Typically, as stated above, all the work is done within python with configurable variables supplied by a <code>yaml</code> file which is parsed by Hydra inside the python code.

The execution of this code is performed in the CLI and new configuration variable values are supplied as arguments to override defaults.

---
### Additional steps for Colab Notebooks
This version of this tutorial is designed to run on Google Colab. The editable installation of the clarity repository is by default not visible to the python interpreter in this environment, even though the installation cell above makes the clarity tools visible to the iPython interpreter.

As such, we need to make sure that the standard python interpreter called in the shell magic that follows below has the location of the clarity packages in the PYTHONPATH variable.

For local environments, this step may not be necessary.

In [None]:
%env PYTHONPATH=$PYTHONPATH:/content/clarity

env: PYTHONPATH=$PYTHONPATH:/content/clarity


---
We are now ready to run the prepared python script. However, the standard configuration is designed to work with the full clarity dataset. We can redirect the script to the correct folders by overriding the appropriate configuration parameters.

In [None]:
%%shell
python enhance.py \
path.root=../cadenza_data_demo/cad1

[2023-03-03 11:30:24,122][torchaudio.utils.download][INFO] - The local file (/root/.cache/torch/hub/torchaudio/models/hdemucs_high_musdbhq_only.pt) exists. Skipping the download.
[2023-03-03 11:30:24,614][__main__][INFO] - [001/001)] Processing Actions - One Minute Smile for L5076...


Now we have the enhanced output. Below, we can load and play the audio to listen to examples of the results.

In [None]:
from os import listdir
from os.path import isfile, join
from pathlib import Path
from scipy.io import wavfile

import IPython.display as ipd

audio_path = Path("exp/enhanced_signals")
audio_files = [f for f in audio_path.glob('*/*/*') if f.suffix == '.wav']

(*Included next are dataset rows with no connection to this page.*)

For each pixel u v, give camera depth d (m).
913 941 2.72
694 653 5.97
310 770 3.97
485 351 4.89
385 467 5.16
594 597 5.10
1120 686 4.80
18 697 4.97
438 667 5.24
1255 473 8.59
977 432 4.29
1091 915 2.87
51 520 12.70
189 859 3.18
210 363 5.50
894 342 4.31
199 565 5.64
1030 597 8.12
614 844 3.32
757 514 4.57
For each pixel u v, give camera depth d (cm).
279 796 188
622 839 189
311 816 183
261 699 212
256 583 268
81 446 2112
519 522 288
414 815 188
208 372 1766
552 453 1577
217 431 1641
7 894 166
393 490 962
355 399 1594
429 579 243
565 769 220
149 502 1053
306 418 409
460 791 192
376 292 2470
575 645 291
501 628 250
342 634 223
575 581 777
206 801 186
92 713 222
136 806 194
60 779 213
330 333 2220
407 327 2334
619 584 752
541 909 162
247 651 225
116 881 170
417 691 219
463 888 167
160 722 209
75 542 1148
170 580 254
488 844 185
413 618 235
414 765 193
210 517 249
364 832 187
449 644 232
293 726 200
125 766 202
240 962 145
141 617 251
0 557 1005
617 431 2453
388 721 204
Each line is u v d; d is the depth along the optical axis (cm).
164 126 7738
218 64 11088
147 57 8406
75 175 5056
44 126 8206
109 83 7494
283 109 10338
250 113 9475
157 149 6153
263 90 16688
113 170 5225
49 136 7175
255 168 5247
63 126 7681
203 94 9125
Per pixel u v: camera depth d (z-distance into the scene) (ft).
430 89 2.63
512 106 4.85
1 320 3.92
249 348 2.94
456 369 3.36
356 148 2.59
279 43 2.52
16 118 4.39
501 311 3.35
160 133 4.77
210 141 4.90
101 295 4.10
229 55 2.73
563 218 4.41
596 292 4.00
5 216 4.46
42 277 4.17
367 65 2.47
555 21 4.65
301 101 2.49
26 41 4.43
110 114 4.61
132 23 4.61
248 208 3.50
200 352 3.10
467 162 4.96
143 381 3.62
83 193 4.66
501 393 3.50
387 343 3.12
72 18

for file_to_play in audio_files:
  sample_rate, signal = wavfile.read(file_to_play)
  # Take only 30 seconds
  if signal.shape[-1] == 1:
    signal = signal[30*sample_rate:60*sample_rate, :]
  else:
    signal = signal[30*sample_rate:60*sample_rate]
  print(file_to_play.name)
  ipd.display(ipd.Audio(signal.T, rate=sample_rate))

Now that we have enhanced audios we can use the evaluate recipe to generate HAAQI scores for the signals. The evaluation is run in the same manner as the enhancement script.

In [None]:
%%shell
python evaluate.py \
path.root=../cadenza_data_demo/cad1

We hope that this tutorial has been useful and has explained the process for using the recipe scripts using the Hydra configuration system. This approach can be applied to all of the recipes that are included in the repository.